Once there was a war | страница 41
In appearance this goat is not impressive. He has a shabby, pinkish fur and a cold, fishlike eye; his legs are not straight, in fact he is slightly knock-kneed. He carries his head high and his horns, painted in brilliant red and blue, more than offset any physical oddness. In every way, he is a military figure. He is magnificent on parade. Eventually he will be given a crypt in the Air Ministry and will die in good time of that military ailment, cirrhosis of the liver. He will be buried with full military honors.
But meanwhile Wing Commander William Goat, DSO, is the luck of his wing, and his loss would cause great unrest and even despondency.
STORIES OF THE BLITZ
LONDON, July 10, 1943—People who try to tell you what the blitz was like in London start with fire and explosion and then almost invariably end up with some very tiny detail which crept in and set and became the symbol of the whole thing for them. Again and again this happens in conversations. It is as though the mind could not take in the terror and the noise of the bombs and the general horror and so fastened on something small and comprehensible and ordinary. Everyone who was in London during the blitz wants to describe it, wants to solidify, if only for himself, something of that terrible time.

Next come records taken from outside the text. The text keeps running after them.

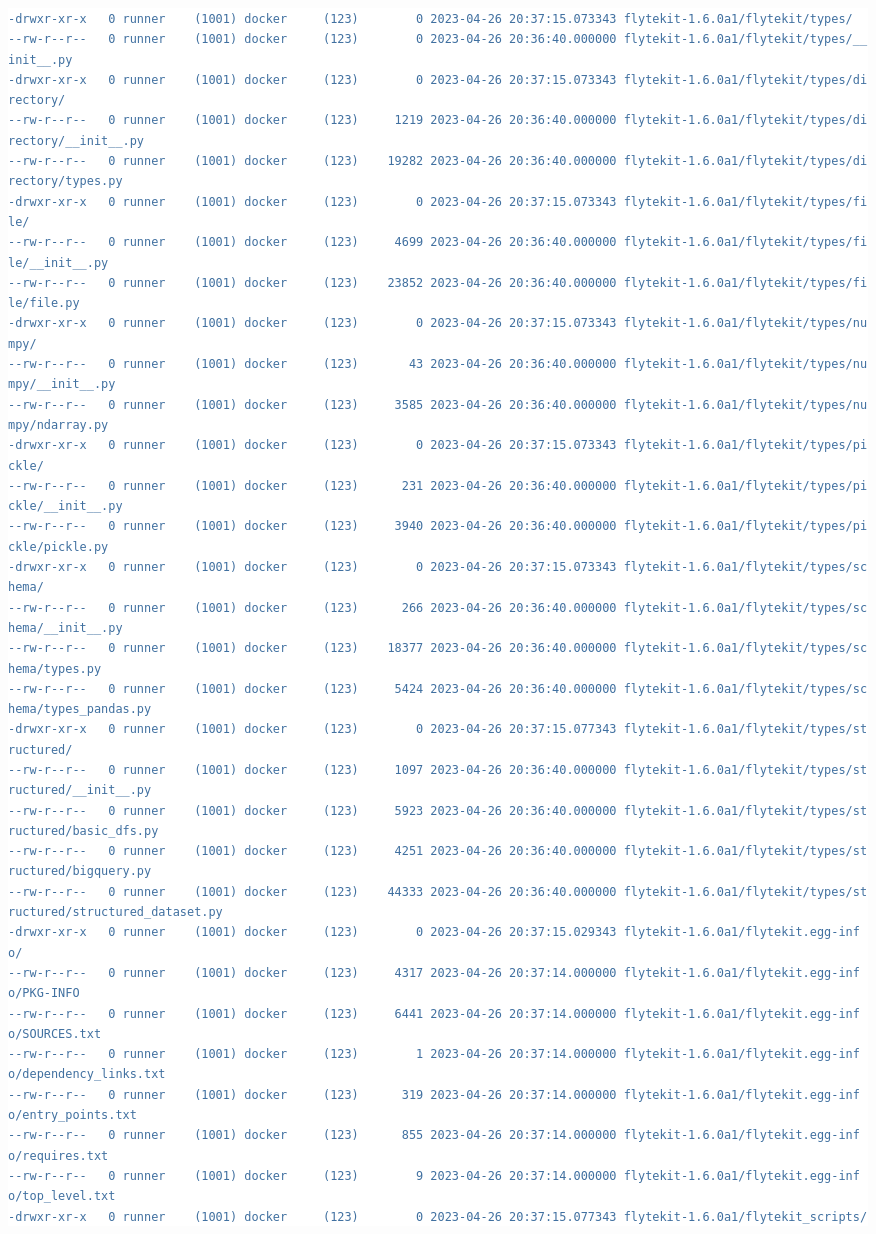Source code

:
 ```diff
-drwxr-xr-x   0 runner    (1001) docker     (123)        0 2023-04-26 20:37:15.073343 flytekit-1.6.0a1/flytekit/types/
--rw-r--r--   0 runner    (1001) docker     (123)        0 2023-04-26 20:36:40.000000 flytekit-1.6.0a1/flytekit/types/__init__.py
-drwxr-xr-x   0 runner    (1001) docker     (123)        0 2023-04-26 20:37:15.073343 flytekit-1.6.0a1/flytekit/types/directory/
--rw-r--r--   0 runner    (1001) docker     (123)     1219 2023-04-26 20:36:40.000000 flytekit-1.6.0a1/flytekit/types/directory/__init__.py
--rw-r--r--   0 runner    (1001) docker     (123)    19282 2023-04-26 20:36:40.000000 flytekit-1.6.0a1/flytekit/types/directory/types.py
-drwxr-xr-x   0 runner    (1001) docker     (123)        0 2023-04-26 20:37:15.073343 flytekit-1.6.0a1/flytekit/types/file/
--rw-r--r--   0 runner    (1001) docker     (123)     4699 2023-04-26 20:36:40.000000 flytekit-1.6.0a1/flytekit/types/file/__init__.py
--rw-r--r--   0 runner    (1001) docker     (123)    23852 2023-04-26 20:36:40.000000 flytekit-1.6.0a1/flytekit/types/file/file.py
-drwxr-xr-x   0 runner    (1001) docker     (123)        0 2023-04-26 20:37:15.073343 flytekit-1.6.0a1/flytekit/types/numpy/
--rw-r--r--   0 runner    (1001) docker     (123)       43 2023-04-26 20:36:40.000000 flytekit-1.6.0a1/flytekit/types/numpy/__init__.py
--rw-r--r--   0 runner    (1001) docker     (123)     3585 2023-04-26 20:36:40.000000 flytekit-1.6.0a1/flytekit/types/numpy/ndarray.py
-drwxr-xr-x   0 runner    (1001) docker     (123)        0 2023-04-26 20:37:15.073343 flytekit-1.6.0a1/flytekit/types/pickle/
--rw-r--r--   0 runner    (1001) docker     (123)      231 2023-04-26 20:36:40.000000 flytekit-1.6.0a1/flytekit/types/pickle/__init__.py
--rw-r--r--   0 runner    (1001) docker     (123)     3940 2023-04-26 20:36:40.000000 flytekit-1.6.0a1/flytekit/types/pickle/pickle.py
-drwxr-xr-x   0 runner    (1001) docker     (123)        0 2023-04-26 20:37:15.073343 flytekit-1.6.0a1/flytekit/types/schema/
--rw-r--r--   0 runner    (1001) docker     (123)      266 2023-04-26 20:36:40.000000 flytekit-1.6.0a1/flytekit/types/schema/__init__.py
--rw-r--r--   0 runner    (1001) docker     (123)    18377 2023-04-26 20:36:40.000000 flytekit-1.6.0a1/flytekit/types/schema/types.py
--rw-r--r--   0 runner    (1001) docker     (123)     5424 2023-04-26 20:36:40.000000 flytekit-1.6.0a1/flytekit/types/schema/types_pandas.py
-drwxr-xr-x   0 runner    (1001) docker     (123)        0 2023-04-26 20:37:15.077343 flytekit-1.6.0a1/flytekit/types/structured/
--rw-r--r--   0 runner    (1001) docker     (123)     1097 2023-04-26 20:36:40.000000 flytekit-1.6.0a1/flytekit/types/structured/__init__.py
--rw-r--r--   0 runner    (1001) docker     (123)     5923 2023-04-26 20:36:40.000000 flytekit-1.6.0a1/flytekit/types/structured/basic_dfs.py
--rw-r--r--   0 runner    (1001) docker     (123)     4251 2023-04-26 20:36:40.000000 flytekit-1.6.0a1/flytekit/types/structured/bigquery.py
--rw-r--r--   0 runner    (1001) docker     (123)    44333 2023-04-26 20:36:40.000000 flytekit-1.6.0a1/flytekit/types/structured/structured_dataset.py
-drwxr-xr-x   0 runner    (1001) docker     (123)        0 2023-04-26 20:37:15.029343 flytekit-1.6.0a1/flytekit.egg-info/
--rw-r--r--   0 runner    (1001) docker     (123)     4317 2023-04-26 20:37:14.000000 flytekit-1.6.0a1/flytekit.egg-info/PKG-INFO
--rw-r--r--   0 runner    (1001) docker     (123)     6441 2023-04-26 20:37:14.000000 flytekit-1.6.0a1/flytekit.egg-info/SOURCES.txt
--rw-r--r--   0 runner    (1001) docker     (123)        1 2023-04-26 20:37:14.000000 flytekit-1.6.0a1/flytekit.egg-info/dependency_links.txt
--rw-r--r--   0 runner    (1001) docker     (123)      319 2023-04-26 20:37:14.000000 flytekit-1.6.0a1/flytekit.egg-info/entry_points.txt
--rw-r--r--   0 runner    (1001) docker     (123)      855 2023-04-26 20:37:14.000000 flytekit-1.6.0a1/flytekit.egg-info/requires.txt
--rw-r--r--   0 runner    (1001) docker     (123)        9 2023-04-26 20:37:14.000000 flytekit-1.6.0a1/flytekit.egg-info/top_level.txt
-drwxr-xr-x   0 runner    (1001) docker     (123)        0 2023-04-26 20:37:15.077343 flytekit-1.6.0a1/flytekit_scripts/
```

“It’s the glass,” says one man, “the sound in the morning of the broken glass being swept up, the vicious, flat tinkle. That is the thing I remember more than anything else, that constant sound of broken glass being swept up on the pavements. My dog broke a window the other day and my wife swept up the glass and a cold shiver went over me. It was a moment before I could trace the reason for it.”
You are going to dine at a small restaurant. There is a ruin across the street from the place, a jagged, destroyed stone house. Your companion says, “On one of the nights I had an engagement to have dinner with a lady at this very place. She was to meet me here. I got here early and then a bomb hit that one.” He points to the ruin. “I went out in the street. You could see plainly, the fires lighted the whole city. That front wall was spilled into the street. You could see the front of a cab sticking out from the pile of fallen stone. Thrown clear, right at my feet as I came out of the door, was one pale blue evening slipper. The toe of it was pointing right at me.”
Another points up at a wall; the building is gone, but there are five fireplaces, one above another, straight up the wall. He points to the topmost fireplace, “This was a high-explosive bomb,” he says. “This is on my way to work. You know, for six months there was a pair of long stockings hanging in front of that fireplace. They must have been pinned up. They hung there for months, just as they had been put up to dry.”